:: THE TASK ::
Take the lines from the beginning of the data below through the line holding "of machinery." and return exactly those.

** INFORMATION SUPPLIED follows **

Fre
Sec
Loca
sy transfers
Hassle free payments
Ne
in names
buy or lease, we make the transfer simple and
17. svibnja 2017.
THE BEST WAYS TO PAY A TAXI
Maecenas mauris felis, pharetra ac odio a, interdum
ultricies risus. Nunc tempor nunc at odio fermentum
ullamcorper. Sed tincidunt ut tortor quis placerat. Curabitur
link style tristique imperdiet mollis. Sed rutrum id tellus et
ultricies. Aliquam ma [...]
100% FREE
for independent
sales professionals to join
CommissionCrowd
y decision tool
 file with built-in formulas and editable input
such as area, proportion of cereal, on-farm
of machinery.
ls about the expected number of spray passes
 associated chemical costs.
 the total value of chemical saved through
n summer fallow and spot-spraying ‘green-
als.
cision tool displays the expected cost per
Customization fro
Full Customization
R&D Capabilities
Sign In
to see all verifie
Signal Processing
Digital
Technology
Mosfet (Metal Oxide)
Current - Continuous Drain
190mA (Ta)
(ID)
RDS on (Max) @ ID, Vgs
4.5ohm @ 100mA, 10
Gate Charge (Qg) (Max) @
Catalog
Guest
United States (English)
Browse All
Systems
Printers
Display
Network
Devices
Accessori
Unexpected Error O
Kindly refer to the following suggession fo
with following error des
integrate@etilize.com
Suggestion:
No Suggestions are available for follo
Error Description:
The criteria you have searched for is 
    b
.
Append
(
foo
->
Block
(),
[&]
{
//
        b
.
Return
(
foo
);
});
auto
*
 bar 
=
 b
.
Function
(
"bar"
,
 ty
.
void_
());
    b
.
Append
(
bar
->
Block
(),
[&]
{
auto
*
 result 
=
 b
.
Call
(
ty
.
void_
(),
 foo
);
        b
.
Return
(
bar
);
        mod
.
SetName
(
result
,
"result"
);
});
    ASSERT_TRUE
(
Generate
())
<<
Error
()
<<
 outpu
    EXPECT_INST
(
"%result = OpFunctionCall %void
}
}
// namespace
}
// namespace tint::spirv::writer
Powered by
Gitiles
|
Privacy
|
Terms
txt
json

** End of INFORMATION SUPPLIED **

:: EXERCISE RESPONSE ::
Fre
Sec
Loca
sy transfers
Hassle free payments
Ne
in names
buy or lease, we make the transfer simple and
17. svibnja 2017.
THE BEST WAYS TO PAY A TAXI
Maecenas mauris felis, pharetra ac odio a, interdum
ultricies risus. Nunc tempor nunc at odio fermentum
ullamcorper. Sed tincidunt ut tortor quis placerat. Curabitur
link style tristique imperdiet mollis. Sed rutrum id tellus et
ultricies. Aliquam ma [...]
100% FREE
for independent
sales professionals to join
CommissionCrowd
y decision tool
 file with built-in formulas and editable input
such as area, proportion of cereal, on-farm
of machinery.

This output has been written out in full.